I took Primo to his two month check up. I think I may have made a mistake with his paper work.
At his first visit in the city I was not asked to sign anything, the visit was a mess because I had none of the correct paper work from my agency, but he had to see a doctor within 48 hours of being placed with us.
Let me digress here to explain again that Primo is my first placement. I remember a lot of my training but not all of it. AND....Primo's case worker is an intern. I am not sure she knows any more than I do. I like Primo's worker, she is earnest, honest, friendly and doing the best she can. But sometimes it feels a bit like the blind leading the blind around here.
Anyway, I arrived late for Primo's doctors appointment at the new office he will seen at from now on, because I got lost.
I was checked in and was handed paper work, I questioned this because he was already in their system from his first visit. (Different office same network, practice or whatever)
They smiled and insisted, I was not sure what to do, did I mention I still do not have Primo's health insurance packet from DHS?
I could not fill out family history, all I really have is Primo's name and birth date. I didn't know who to put as responsible party for the bills, I had started to write my name due to force of habit...
I did not have time to complete the paper work before being called back for his appointment.
When the visit was over I was asked to sign two things electronically, something I had never done for any of my children in the past.
By now you can picture the scene: Me holding a hysterical Primo, who has just received 4 immunizations, staring a small electronic signature thingy, and being told I was signing some sort of HIPA thing and something else I don't recall at this point, neither of which I was asked to read first.
The moment I got Primo in the car, helped him settle down and started the 45 minute drive home I freaked out and remembered that there are some things I am not allowed to sign.
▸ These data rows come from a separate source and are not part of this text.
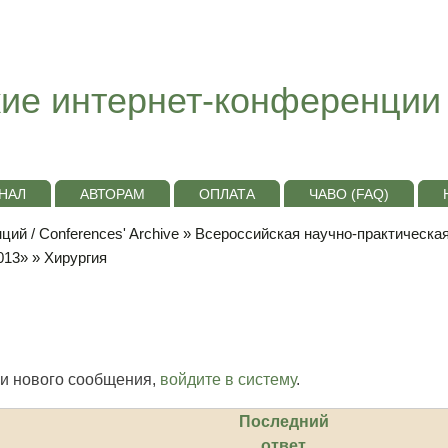
ие интернет-конференции
НАЛ
АВТОРАМ
ОПЛАТА
ЧАВО (FAQ)
ий / Conferences' Archive
»
Всероссийская научно-практическа
013»
» Хирургия
и нового сообщения,
войдите в систему
.
Последний
ответ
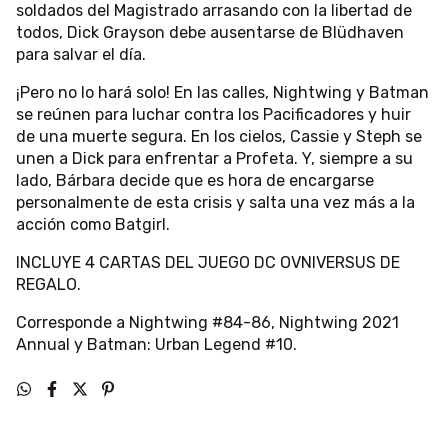
soldados del Magistrado arrasando con la libertad de
todos, Dick Grayson debe ausentarse de Blüdhaven
para salvar el día.
¡Pero no lo hará solo! En las calles, Nightwing y Batman
se reúnen para luchar contra los Pacificadores y huir
de una muerte segura. En los cielos, Cassie y Steph se
unen a Dick para enfrentar a Profeta. Y, siempre a su
lado, Bárbara decide que es hora de encargarse
personalmente de esta crisis y salta una vez más a la
acción como Batgirl.
INCLUYE 4 CARTAS DEL JUEGO DC OVNIVERSUS DE
REGALO.
Corresponde a Nightwing #84-86, Nightwing 2021
Annual y Batman: Urban Legend #10.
Maybe going to the doctor in the city was a better option they had a lot of experience with foster parents, not so much in suburbs. (This was made supremely obvious when the doctor suggested we run a certain blood test given some of what we know about Primo's start in life, and because I really should know if he has this certain disease. This was about the only right move I made, at the appointment from Hell, I said no.) I don't think I am allowed to know that, right?
I tossed and turned all night worrying about what I had signed, of course my appointment was Friday afternoon, so nothing is open and my case worker is at home.
I am beating myself up right now. I hate the thought that I may have screwed something up for Primo, my agency or myself.
I am back to hitting the Rescue Remedy real hard.